Cantar o Aleluia — literalmente
Pode parecer sugestão demasiado simples, mas é das mais eficazes: cantar. O Aleluia é o canto próprio do Tempo Pascal, e a tradição litúrgica sempre soube que o canto muda o interior de quem canta de um modo que a leitura silenciosa não alcança. Não é preciso ter voz nem técnica. Basta entrar, pela voz, na alegria que o texto afirma. Quem começa a cantar o Aleluia gregoriano, mesmo em casa, mesmo sozinho, descobre que o canto não apenas expressa a fé: ele a educa, a sustenta, às vezes a precede.
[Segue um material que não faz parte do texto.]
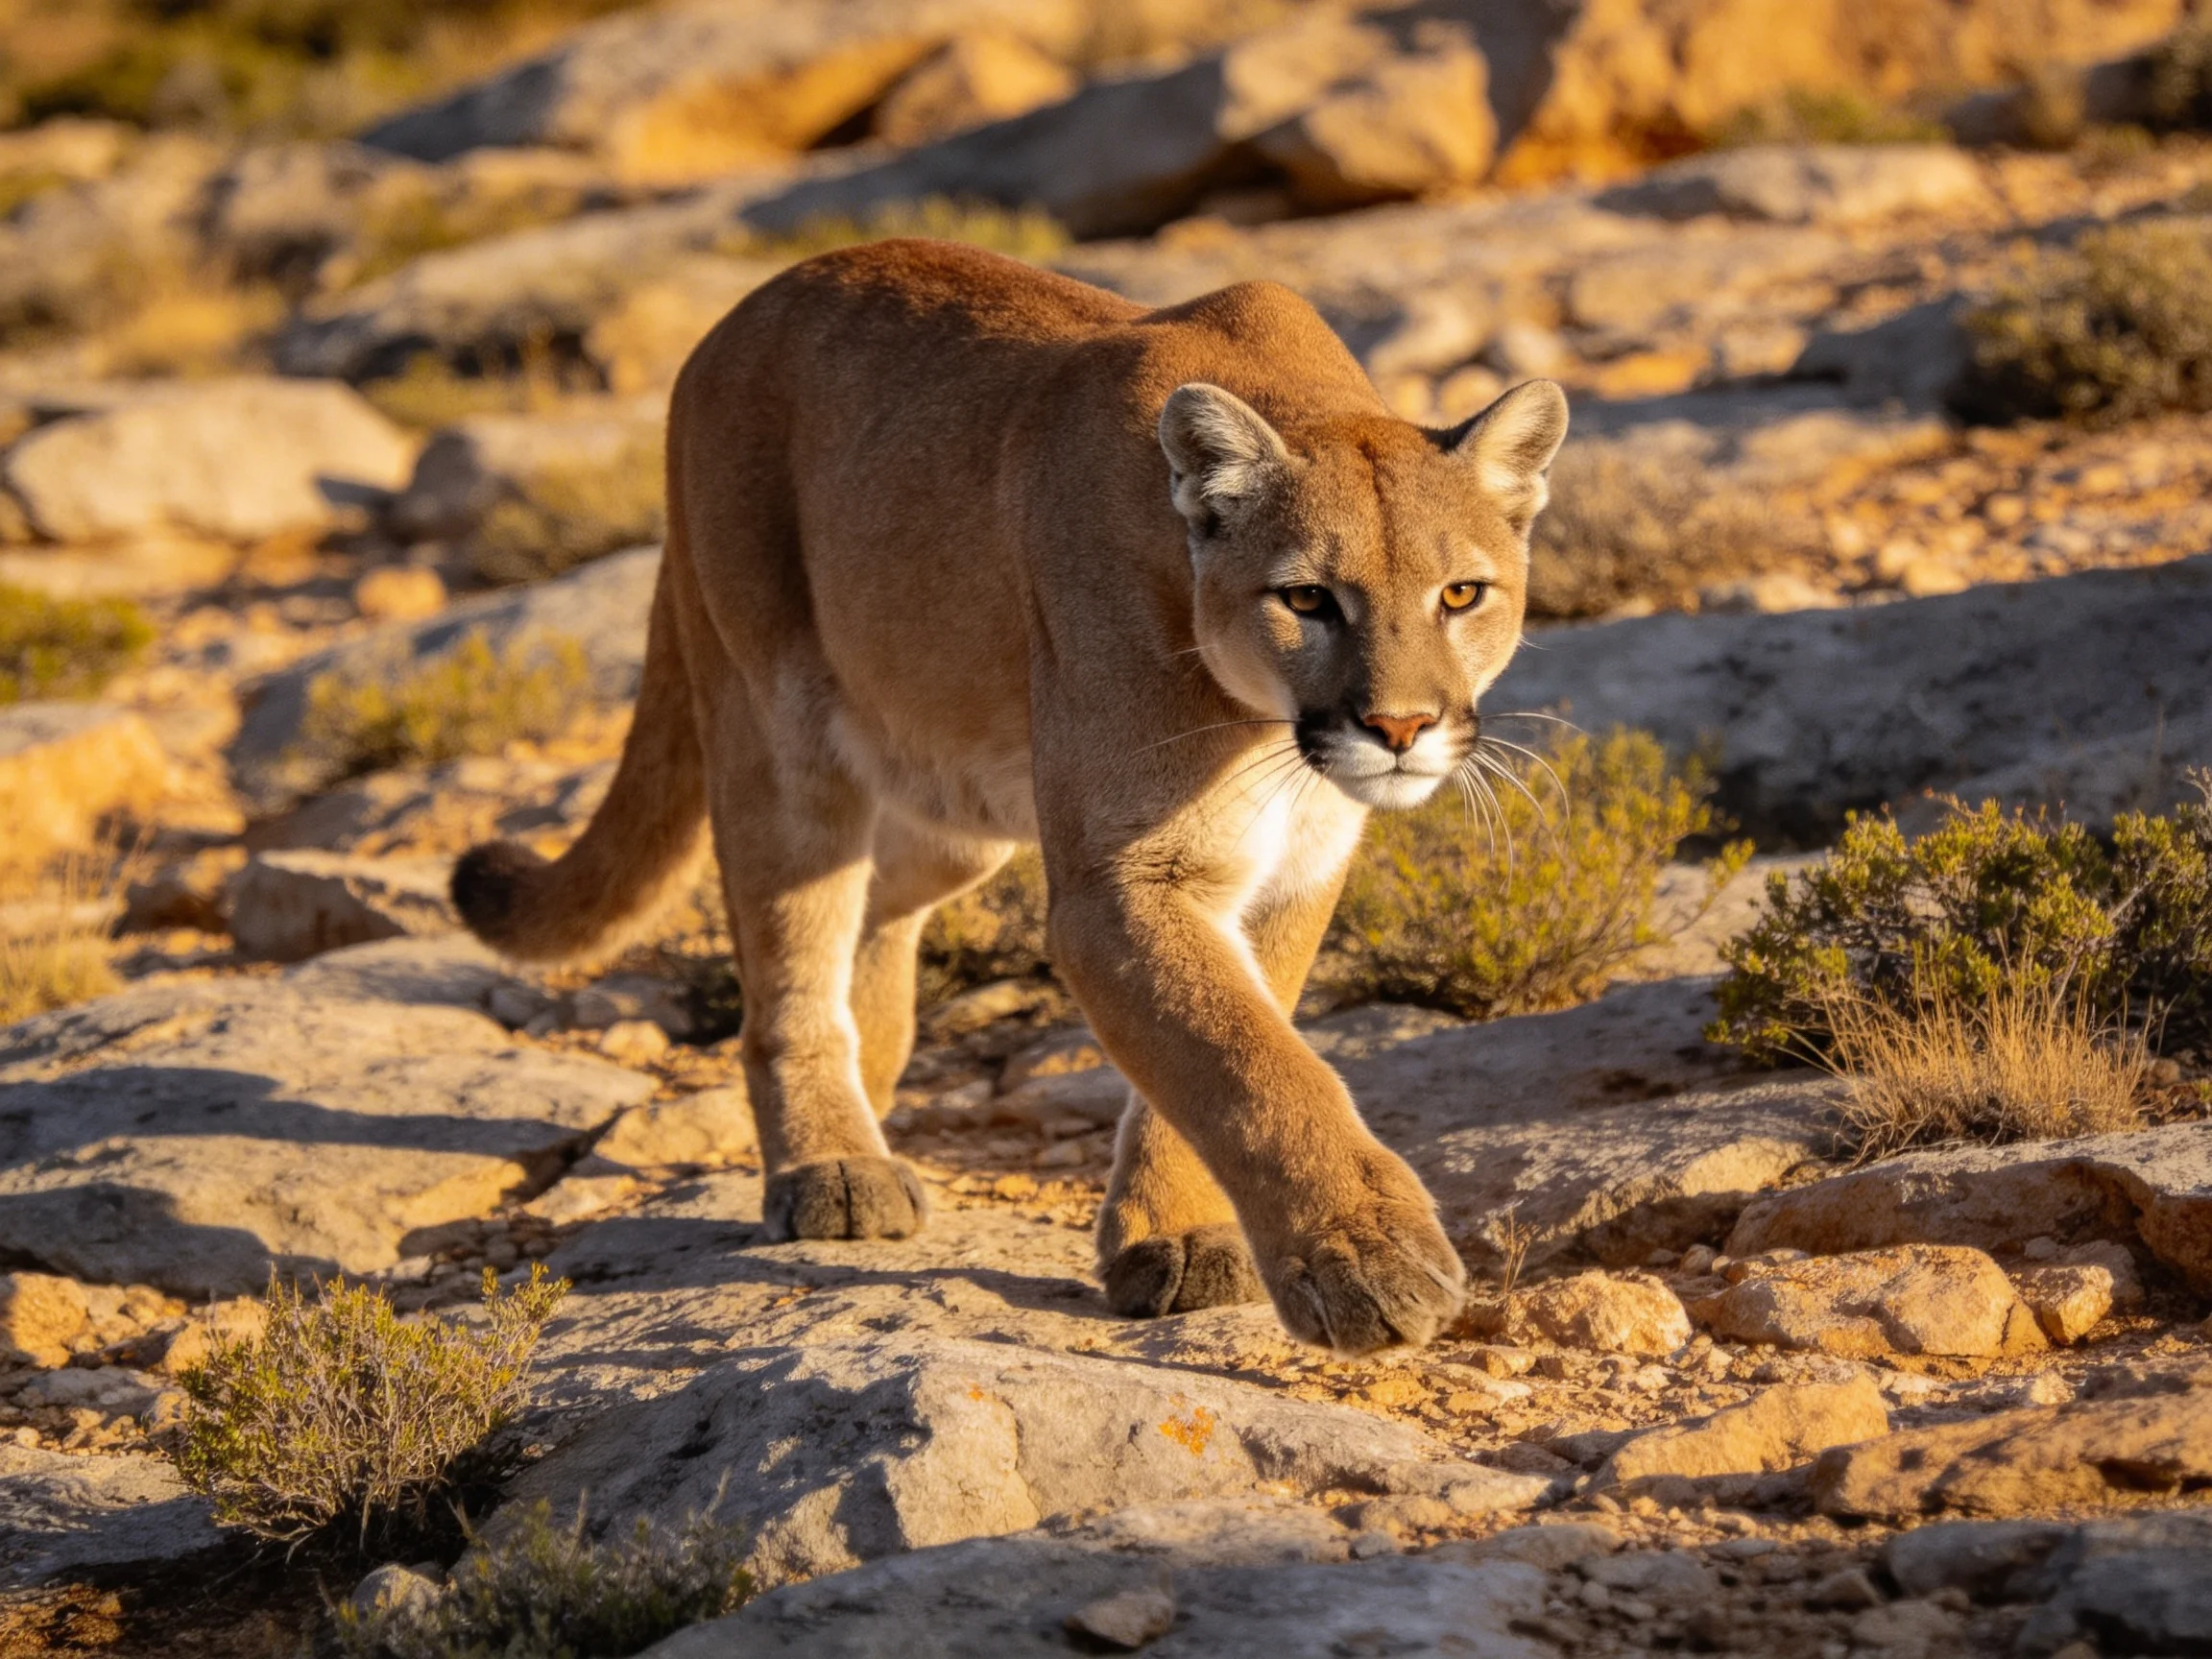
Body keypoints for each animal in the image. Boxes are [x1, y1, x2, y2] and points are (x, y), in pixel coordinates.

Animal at [452, 239, 1567, 1353]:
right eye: (1306, 599)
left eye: (1461, 594)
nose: (1400, 728)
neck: (1261, 728)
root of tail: (738, 315)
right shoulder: (1124, 878)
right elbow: (1245, 1062)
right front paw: (1368, 1262)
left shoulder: (1294, 868)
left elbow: (1224, 1044)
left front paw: (1180, 1238)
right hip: (780, 732)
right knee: (788, 964)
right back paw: (834, 1163)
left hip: (957, 801)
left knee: (879, 902)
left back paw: (872, 1082)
Não apagar o Aleluia na segunda-feira
O grande risco do Tempo Pascal é que ele se torne, para o fiel comum, uma semana de feriado seguida de quarenta e dois dias esquecidos. A liturgia canta o Aleluia por cinquenta dias; a vida cotidiana tende a apagá-lo na manhã de segunda-feira, quando o trabalho recomeça e a Páscoa já parece distante.
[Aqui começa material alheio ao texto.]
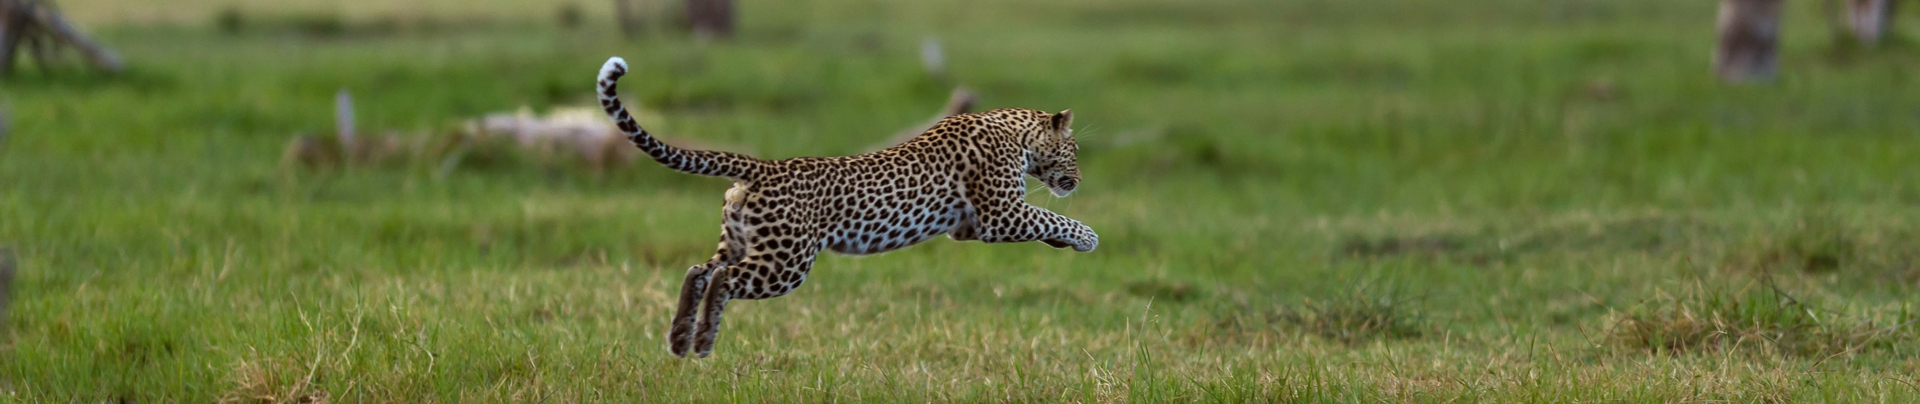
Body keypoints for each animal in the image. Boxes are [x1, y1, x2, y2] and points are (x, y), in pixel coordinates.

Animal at [595, 56, 1098, 358]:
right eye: (1074, 148)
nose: (1077, 180)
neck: (1016, 132)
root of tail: (762, 166)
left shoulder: (971, 226)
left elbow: (1046, 221)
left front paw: (1068, 242)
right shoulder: (1000, 214)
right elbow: (1052, 215)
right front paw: (1088, 237)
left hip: (740, 241)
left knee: (698, 270)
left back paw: (681, 339)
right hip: (785, 262)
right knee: (722, 279)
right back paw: (701, 341)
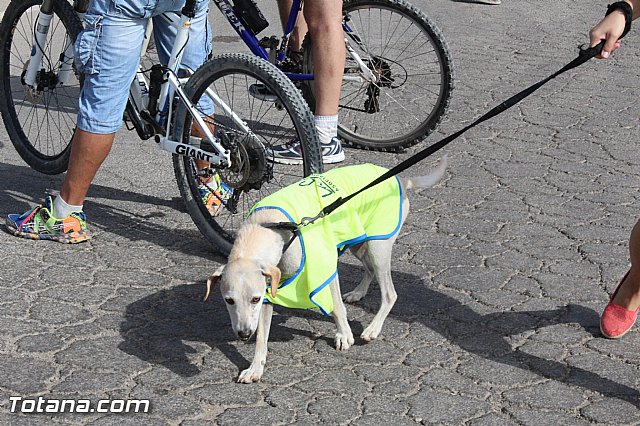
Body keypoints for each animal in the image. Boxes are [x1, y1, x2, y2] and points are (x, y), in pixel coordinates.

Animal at [205, 159, 444, 382]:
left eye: (253, 299)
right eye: (229, 300)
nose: (243, 334)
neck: (267, 226)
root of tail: (400, 180)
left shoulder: (325, 267)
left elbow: (337, 307)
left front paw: (344, 335)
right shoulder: (269, 288)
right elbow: (262, 336)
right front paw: (255, 368)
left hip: (379, 246)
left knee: (389, 293)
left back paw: (372, 329)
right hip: (358, 243)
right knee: (368, 269)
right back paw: (358, 293)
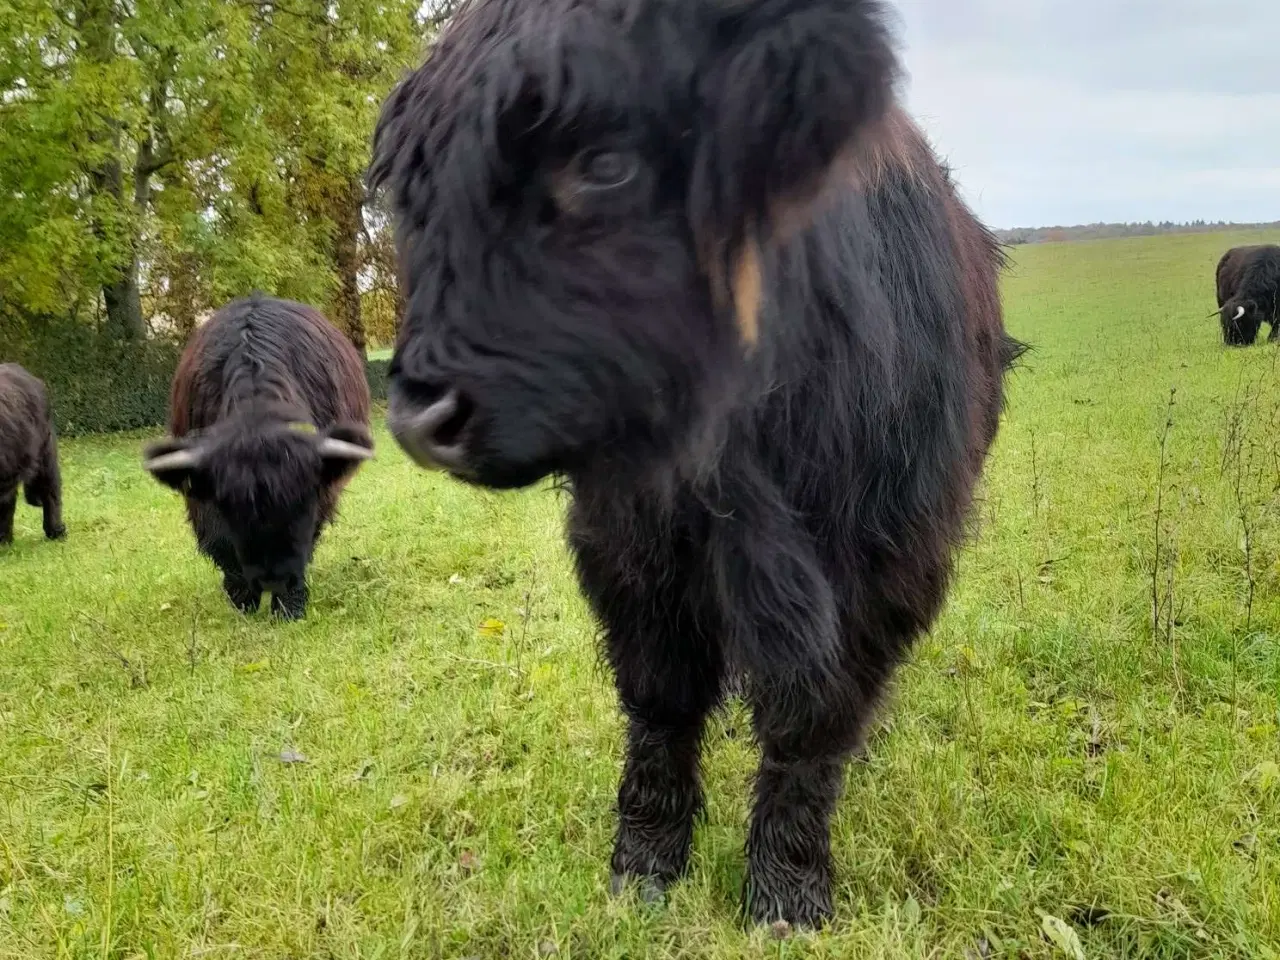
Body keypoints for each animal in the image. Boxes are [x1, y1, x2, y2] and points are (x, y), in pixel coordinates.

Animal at [146, 296, 373, 619]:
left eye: (303, 504)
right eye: (230, 508)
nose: (273, 580)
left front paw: (289, 606)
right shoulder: (201, 498)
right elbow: (220, 543)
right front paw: (243, 599)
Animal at [368, 0, 1018, 931]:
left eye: (605, 163)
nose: (420, 417)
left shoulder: (886, 560)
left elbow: (812, 723)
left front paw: (786, 893)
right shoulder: (631, 553)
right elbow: (662, 704)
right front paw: (642, 869)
Os Padres da Igreja tinham consciência deste risco. Agostinho, nos seus sermões pascais ao povo de Hipona, voltava sempre ao mesmo ponto: a Páscoa não é uma festa que passa, é uma condição que fica. “Nós somos a Páscoa”, ele dizia, usando um jogo de palavras em latim: nos Pascha sumus. Os batizados não celebram a Páscoa de fora, como espectadores de um evento alheio; eles são a Páscoa, porque neles o mistério da morte e ressurreição de Cristo está presente e ativo.
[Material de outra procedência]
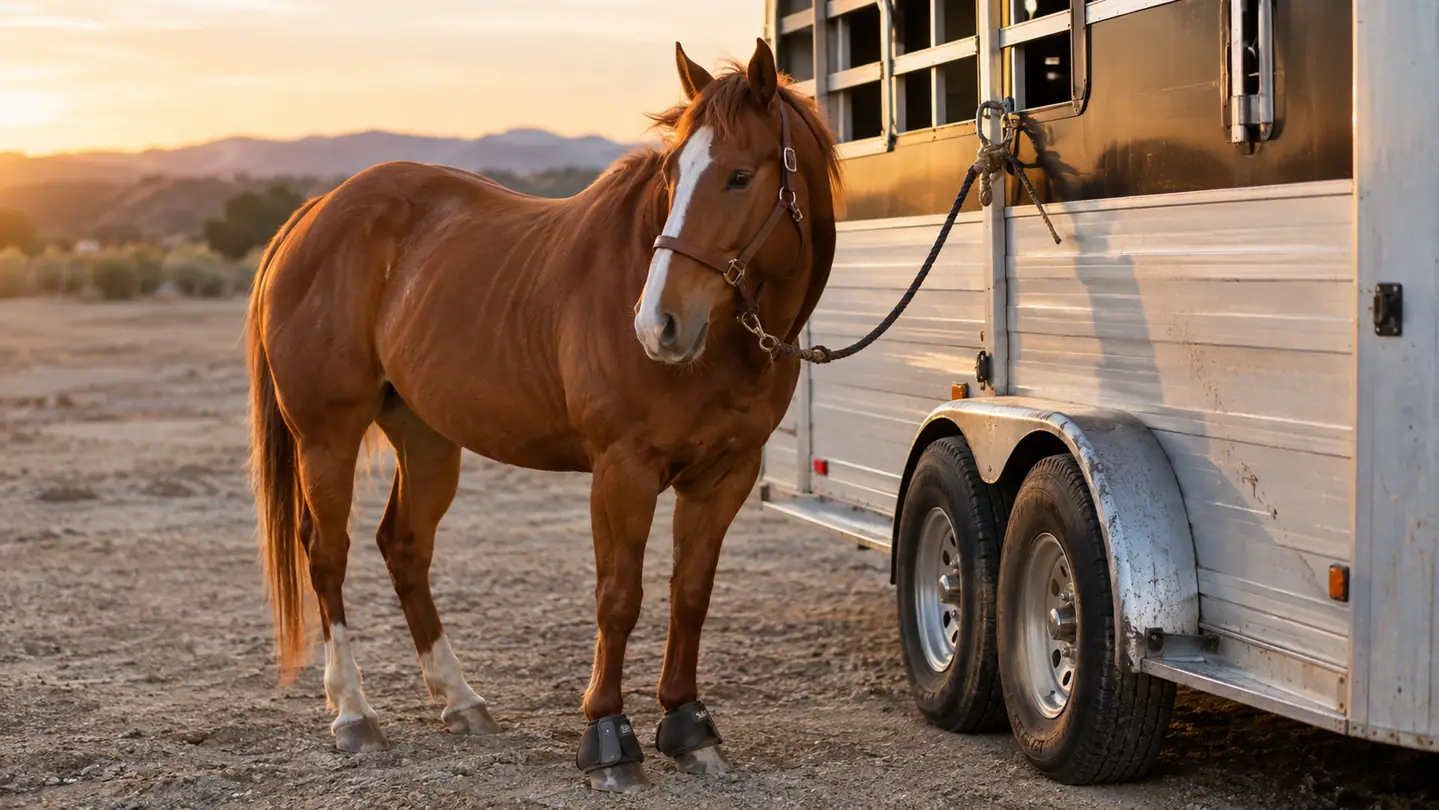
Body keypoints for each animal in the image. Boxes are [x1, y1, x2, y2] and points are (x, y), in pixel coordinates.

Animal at [245, 38, 841, 792]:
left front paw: (688, 728)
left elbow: (690, 595)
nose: (658, 324)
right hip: (327, 438)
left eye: (738, 176)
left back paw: (461, 701)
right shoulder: (621, 471)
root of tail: (316, 211)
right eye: (672, 173)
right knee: (328, 553)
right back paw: (353, 713)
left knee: (403, 546)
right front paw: (609, 740)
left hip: (427, 439)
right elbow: (618, 597)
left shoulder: (723, 475)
Viver o Tempo Pascal espiritualmente, portanto, não é acrescentar práticas religiosas a uma vida que permanece intocada. É deixar que a lógica da ressurreição, que a vida é mais forte que a morte, que o amor vence o ódio, que a luz entra até pelas portas fechadas, penetre no tecido ordinário dos cinquenta dias. Na paciência com o colega difícil. No perdão que se dá quando seria mais fácil guardar o ressentimento. Na alegria gratuita que emerge mesmo sem motivo aparente, ou melhor, com um motivo que não é deste mundo.
O Círio Pascal ficará aceso até Pentecostes. A Igreja cantará o Aleluia a cada Missa. Os cinquenta dias passarão, como passam todos os anos. Mas o que eles carregam, a memória viva de que o sepulcro está vazio, de que a última palavra da história não foi a morte. E é precisamente isso que a Igreja quis dizer, desde o início, não celebrando a Páscoa em apenas um dia: este mistério é grande demais para caber em uma manhã. Precisa de cinquenta dias. Precisa, na verdade, de uma vida inteira.